1. Grab them right at the start with a great headline
The first thing on a press release checklist should be writing an attention-grabbing headline. A strong headline or even the email subject line of your press release should be persuasive enough to make journalists want more.
2. Get straight to the meat of the matter
Journalists are busy folks and will only read the first line or two before deciding if they need to read any further. Make sure that you have the main message positioned in the first paragraph so a quick scan should deliver the details. The remaining paragraphs should only consist of miscellaneous information.
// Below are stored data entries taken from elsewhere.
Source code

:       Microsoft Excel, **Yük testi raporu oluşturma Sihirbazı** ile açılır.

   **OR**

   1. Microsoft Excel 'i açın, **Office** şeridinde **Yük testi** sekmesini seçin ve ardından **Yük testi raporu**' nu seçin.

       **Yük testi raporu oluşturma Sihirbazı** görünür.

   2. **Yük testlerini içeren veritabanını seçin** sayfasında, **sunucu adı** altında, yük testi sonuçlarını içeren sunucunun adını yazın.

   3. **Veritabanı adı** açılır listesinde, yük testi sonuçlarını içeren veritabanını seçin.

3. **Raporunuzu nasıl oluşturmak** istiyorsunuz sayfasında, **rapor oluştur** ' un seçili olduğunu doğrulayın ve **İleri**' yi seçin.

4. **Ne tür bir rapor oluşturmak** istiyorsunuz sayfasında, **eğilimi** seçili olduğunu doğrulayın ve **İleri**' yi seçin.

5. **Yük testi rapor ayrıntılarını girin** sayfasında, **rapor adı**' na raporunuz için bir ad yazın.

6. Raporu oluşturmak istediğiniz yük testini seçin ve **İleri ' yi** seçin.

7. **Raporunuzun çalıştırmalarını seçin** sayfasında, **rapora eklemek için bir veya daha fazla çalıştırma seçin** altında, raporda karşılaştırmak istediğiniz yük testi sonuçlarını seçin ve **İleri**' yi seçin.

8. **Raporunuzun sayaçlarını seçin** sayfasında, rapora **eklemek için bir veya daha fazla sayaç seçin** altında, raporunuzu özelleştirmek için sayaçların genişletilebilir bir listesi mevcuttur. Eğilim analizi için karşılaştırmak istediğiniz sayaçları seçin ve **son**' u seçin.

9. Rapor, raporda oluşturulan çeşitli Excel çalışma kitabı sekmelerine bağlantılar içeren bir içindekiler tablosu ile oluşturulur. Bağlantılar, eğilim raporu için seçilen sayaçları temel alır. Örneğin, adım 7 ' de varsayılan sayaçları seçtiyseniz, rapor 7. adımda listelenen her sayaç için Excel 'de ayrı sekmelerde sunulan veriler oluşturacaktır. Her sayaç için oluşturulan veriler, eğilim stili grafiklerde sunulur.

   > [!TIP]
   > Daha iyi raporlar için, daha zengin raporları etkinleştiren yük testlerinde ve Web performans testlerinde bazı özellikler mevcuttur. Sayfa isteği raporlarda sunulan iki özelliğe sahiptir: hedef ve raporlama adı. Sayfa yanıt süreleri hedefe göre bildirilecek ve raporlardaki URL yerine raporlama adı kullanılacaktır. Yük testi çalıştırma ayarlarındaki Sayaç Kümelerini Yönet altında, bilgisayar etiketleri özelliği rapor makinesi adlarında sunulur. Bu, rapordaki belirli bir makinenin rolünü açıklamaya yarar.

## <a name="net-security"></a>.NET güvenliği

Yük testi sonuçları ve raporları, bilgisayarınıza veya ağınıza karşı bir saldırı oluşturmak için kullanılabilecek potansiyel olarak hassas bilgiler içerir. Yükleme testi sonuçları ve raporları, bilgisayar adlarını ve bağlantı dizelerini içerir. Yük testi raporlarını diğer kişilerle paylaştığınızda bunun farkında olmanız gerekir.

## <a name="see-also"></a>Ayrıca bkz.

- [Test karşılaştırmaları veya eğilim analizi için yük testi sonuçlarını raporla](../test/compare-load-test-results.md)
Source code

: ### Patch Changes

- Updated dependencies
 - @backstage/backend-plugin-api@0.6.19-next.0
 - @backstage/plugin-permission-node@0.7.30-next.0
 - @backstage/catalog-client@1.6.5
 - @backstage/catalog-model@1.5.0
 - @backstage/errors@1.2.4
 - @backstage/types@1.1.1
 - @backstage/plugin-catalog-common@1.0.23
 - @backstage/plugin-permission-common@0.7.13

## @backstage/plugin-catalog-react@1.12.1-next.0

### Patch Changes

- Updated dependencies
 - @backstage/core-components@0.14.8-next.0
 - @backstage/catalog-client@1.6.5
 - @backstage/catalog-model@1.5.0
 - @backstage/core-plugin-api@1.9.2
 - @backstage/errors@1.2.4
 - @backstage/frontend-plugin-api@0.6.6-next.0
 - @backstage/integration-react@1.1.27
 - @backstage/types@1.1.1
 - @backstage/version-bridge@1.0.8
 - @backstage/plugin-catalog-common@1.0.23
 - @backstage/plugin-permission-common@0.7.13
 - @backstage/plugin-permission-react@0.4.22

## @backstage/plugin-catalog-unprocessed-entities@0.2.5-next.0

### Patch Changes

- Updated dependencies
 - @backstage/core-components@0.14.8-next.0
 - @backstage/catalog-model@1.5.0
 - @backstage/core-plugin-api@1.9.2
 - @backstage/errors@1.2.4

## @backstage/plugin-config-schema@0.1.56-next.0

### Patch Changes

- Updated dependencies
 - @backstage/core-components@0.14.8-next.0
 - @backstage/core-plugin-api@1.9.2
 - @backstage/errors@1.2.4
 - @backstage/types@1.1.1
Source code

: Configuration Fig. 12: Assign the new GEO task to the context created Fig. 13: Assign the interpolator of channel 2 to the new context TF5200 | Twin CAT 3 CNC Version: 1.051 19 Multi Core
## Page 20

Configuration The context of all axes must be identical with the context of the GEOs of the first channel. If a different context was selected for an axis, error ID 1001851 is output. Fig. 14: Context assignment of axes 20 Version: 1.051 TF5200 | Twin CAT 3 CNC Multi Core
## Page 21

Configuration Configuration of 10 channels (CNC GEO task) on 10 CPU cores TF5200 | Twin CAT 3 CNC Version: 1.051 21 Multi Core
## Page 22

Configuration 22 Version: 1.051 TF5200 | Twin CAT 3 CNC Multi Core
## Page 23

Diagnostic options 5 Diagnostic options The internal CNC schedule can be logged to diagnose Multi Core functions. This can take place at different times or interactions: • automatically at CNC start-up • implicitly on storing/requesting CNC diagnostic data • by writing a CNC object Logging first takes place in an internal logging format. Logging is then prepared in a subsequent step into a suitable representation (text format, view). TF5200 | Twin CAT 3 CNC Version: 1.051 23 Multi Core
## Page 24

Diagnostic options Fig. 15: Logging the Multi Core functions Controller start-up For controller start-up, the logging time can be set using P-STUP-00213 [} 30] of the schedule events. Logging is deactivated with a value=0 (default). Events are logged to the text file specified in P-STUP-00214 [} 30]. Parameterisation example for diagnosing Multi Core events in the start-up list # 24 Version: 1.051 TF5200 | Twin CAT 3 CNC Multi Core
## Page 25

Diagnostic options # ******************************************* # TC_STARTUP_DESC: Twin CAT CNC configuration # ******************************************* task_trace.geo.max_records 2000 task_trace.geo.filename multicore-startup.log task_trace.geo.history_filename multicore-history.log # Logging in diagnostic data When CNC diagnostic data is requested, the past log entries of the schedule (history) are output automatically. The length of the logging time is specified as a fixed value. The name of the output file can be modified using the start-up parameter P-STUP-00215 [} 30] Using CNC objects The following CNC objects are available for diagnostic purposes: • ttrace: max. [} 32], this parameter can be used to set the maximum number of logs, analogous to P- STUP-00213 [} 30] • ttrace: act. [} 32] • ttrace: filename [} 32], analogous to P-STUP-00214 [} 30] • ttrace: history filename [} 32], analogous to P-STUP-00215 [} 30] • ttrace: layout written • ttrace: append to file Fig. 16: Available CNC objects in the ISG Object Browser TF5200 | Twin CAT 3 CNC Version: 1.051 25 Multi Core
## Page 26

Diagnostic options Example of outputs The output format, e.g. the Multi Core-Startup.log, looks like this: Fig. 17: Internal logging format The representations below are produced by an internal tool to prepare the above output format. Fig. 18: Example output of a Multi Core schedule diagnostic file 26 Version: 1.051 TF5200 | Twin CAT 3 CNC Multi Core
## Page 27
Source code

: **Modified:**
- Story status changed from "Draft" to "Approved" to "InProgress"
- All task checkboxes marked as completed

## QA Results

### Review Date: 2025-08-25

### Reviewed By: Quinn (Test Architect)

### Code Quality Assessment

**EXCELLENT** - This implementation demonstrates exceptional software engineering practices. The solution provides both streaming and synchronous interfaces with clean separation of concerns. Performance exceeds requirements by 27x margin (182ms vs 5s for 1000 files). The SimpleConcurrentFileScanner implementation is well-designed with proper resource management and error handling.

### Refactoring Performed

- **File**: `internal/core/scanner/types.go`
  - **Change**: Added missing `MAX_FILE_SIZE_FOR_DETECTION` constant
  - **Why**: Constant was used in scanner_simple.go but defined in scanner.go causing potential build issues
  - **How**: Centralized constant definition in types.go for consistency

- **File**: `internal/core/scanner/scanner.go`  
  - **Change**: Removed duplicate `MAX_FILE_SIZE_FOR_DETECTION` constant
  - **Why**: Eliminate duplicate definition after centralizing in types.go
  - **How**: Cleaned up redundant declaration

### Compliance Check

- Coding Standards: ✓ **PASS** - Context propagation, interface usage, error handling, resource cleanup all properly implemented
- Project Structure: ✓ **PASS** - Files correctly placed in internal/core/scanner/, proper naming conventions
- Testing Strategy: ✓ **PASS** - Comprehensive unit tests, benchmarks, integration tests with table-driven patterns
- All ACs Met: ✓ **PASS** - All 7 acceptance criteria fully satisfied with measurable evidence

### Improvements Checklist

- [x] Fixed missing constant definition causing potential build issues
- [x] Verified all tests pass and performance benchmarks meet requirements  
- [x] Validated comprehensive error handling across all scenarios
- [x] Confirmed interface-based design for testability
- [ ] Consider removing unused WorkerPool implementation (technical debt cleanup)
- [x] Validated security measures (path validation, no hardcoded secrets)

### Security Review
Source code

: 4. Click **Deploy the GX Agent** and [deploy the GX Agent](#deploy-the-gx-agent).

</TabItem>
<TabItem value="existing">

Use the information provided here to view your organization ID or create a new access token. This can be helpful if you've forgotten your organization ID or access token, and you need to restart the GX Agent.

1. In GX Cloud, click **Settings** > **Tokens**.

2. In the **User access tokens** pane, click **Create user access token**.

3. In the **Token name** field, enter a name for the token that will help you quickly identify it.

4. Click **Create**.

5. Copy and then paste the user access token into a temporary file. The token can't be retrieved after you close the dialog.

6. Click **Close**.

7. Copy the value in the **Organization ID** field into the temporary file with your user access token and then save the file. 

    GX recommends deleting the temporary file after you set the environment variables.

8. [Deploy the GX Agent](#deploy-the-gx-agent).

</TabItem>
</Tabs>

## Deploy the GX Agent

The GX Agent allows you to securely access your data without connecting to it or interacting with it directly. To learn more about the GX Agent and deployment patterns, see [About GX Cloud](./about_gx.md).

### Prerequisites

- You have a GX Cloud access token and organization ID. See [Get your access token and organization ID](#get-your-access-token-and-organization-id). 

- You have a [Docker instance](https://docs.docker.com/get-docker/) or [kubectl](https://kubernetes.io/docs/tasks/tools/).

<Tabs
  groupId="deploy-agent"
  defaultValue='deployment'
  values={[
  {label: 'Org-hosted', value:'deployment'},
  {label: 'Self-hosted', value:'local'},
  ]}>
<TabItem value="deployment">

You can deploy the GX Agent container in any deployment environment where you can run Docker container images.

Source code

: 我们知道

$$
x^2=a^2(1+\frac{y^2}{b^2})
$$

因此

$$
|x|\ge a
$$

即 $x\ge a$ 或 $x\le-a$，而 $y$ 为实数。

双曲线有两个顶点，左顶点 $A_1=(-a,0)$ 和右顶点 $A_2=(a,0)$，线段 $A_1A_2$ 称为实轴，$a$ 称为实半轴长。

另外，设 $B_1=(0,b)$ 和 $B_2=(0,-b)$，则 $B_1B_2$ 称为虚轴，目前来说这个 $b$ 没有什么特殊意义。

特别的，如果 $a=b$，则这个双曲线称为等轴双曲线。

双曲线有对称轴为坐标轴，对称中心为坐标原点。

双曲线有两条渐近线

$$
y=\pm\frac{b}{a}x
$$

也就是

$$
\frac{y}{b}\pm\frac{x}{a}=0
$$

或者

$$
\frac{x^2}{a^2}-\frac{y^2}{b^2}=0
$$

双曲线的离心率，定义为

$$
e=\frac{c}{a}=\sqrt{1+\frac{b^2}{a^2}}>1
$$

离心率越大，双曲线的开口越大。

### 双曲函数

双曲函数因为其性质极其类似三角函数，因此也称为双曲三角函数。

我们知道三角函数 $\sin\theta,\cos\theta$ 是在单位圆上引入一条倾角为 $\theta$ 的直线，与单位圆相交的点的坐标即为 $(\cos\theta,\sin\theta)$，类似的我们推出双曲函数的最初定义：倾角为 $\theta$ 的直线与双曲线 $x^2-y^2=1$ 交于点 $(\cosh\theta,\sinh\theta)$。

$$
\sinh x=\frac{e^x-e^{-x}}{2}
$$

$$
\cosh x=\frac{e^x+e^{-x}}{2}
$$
3. Include realistic statistics
A creative narrative can be compelling but will not be enough to sustain the significance of your press release. If you claim it, you have to prove it. Quantify all your statements with sufficient numbers, statistics and proofs to make your announcement look polished and well-researched.
4. Weed out mistakes
Of course once your press release is written it should be edited by a qualified editor. Proofread it once before you send it out – in fact, have others go through it. Mistakes will make you look unprofessional and journalists will not take you seriously.
5. Focus on the target audience
The most crucial aspect of your press release writing is the target audience. While he journalists will be your first round of audience, the final audience will be people from your industry or your followers/subscribers. In case, they have different voices in which they need to be communicated to, write different versions of your release tailored to your different audiences.
6. Back it up with quotes
Quotes tend to add a touch of realism to a press release. Quotes from a person in the company or who has worked closely with the product/event can make your press release look like it’s suffused with human emotion. Also, the quote can be a firsthand source of information as it does not come from a spokesperson rather from someone who “owns” the product/event.
7. Include your contact information
Sometimes, the smallest things can be what makes or mars the effectiveness of your press release. For example, the absence of contact information can make it difficult for reporters to get in touch with you to get more information.
Whoever is in charge of the product/event should be clearly mentioned on the release document (preferably in the header somewhere) along with their full contact details like an email address and phone number.
8. Check the length – don’t exceed two pages
Good writing is always crisp and to the point. This means that shorter is always better. Your press release should be ideally one page, however two pages are also considered okay. If you limit yourself, you will make certain that your significant information is condensed into one readable document – this is what works best for reporters.
9. Provide access to more information
Though you should keep your press release limited to a page or two, it does not imply that you cannot point people to the location of where they could learn more. If you have updated your website with new information, include a link to the place where writers can find more about what you’ve accomplished. Don’t play hide-n-seek with journalists as it will not entice them to search for information. Instead keep their interest piqued with more content and more data.
Press release checklist
• Evaluate if the new product/event is news worthy and if a press release is needed.
• Explore the target audience and media channels. Evaluate publications to get a feel for the tone and style of the press channels.
• Identify the key facts – answer all these questions: who, what, why, where, when, how?
• Draft a template structure for your story.
• Decide on the stakeholder who will act as a spokesperson or who should be quoted from your organisation and if you need third-party quotes can be incorporated.
• Check if they need images to support the press release.